(Prompt): Rewrite the entries from the line with "Foto: prompirak – Freepik – Licença Premium" through the last line, replacing "Desratização" with "Dedetização" and leaving everything else unchanged. Leave the pictures out of the answer.

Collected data
▬▬▬▬▬▬▬▬▬▬

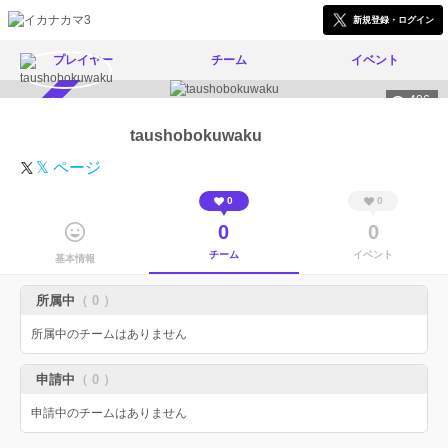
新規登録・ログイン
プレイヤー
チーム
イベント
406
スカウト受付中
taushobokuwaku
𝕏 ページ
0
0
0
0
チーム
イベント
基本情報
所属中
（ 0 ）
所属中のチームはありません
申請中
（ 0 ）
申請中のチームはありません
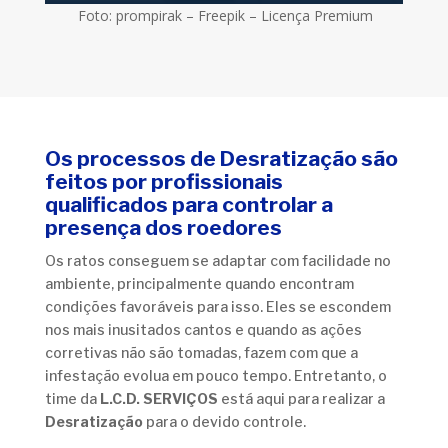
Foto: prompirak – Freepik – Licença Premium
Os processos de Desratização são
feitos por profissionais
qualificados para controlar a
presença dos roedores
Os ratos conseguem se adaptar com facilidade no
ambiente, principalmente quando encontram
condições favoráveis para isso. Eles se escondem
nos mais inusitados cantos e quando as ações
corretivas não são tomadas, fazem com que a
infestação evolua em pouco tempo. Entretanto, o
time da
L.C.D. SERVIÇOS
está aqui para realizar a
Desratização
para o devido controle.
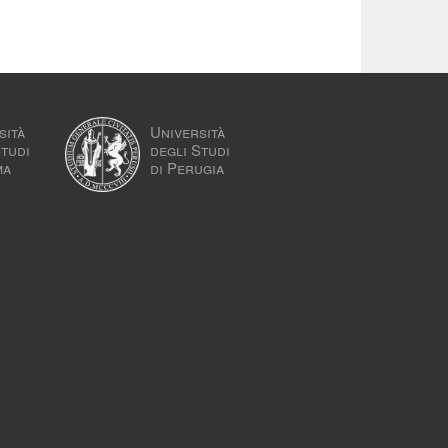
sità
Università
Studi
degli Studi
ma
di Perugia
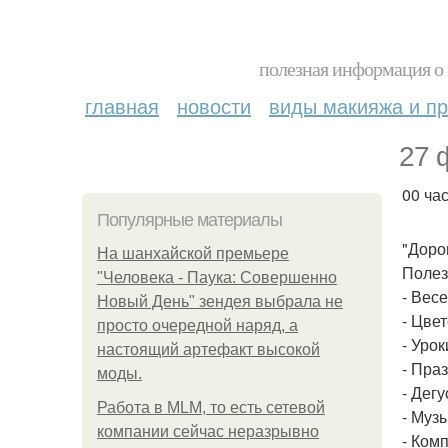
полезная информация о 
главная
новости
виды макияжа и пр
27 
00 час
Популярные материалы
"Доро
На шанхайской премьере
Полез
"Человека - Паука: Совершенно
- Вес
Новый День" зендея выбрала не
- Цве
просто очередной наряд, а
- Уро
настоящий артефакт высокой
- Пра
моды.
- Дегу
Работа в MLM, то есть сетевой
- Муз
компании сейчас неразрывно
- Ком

▬▬▬▬▬▬▬▬▬▬

(Exercise result):
Foto: prompirak – Freepik – Licença Premium
Os processos de Dedetização são
feitos por profissionais
qualificados para controlar a
presença dos roedores
Os ratos conseguem se adaptar com facilidade no
ambiente, principalmente quando encontram
condições favoráveis para isso. Eles se escondem
nos mais inusitados cantos e quando as ações
corretivas não são tomadas, fazem com que a
infestação evolua em pouco tempo. Entretanto, o
time da
L.C.D. SERVIÇOS
está aqui para realizar a
Dedetização
para o devido controle.
sità
Università
Studi
degli Studi
ma
di Perugia
полезная информация о 
главная
новости
виды макияжа и пр
27 
00 час
Популярные материалы
"Доро
На шанхайской премьере
Полез
"Человека - Паука: Совершенно
- Вес
Новый День" зендея выбрала не
- Цве
просто очередной наряд, а
- Уро
настоящий артефакт высокой
- Пра
моды.
- Дегу
Работа в MLM, то есть сетевой
- Муз
компании сейчас неразрывно
- Ком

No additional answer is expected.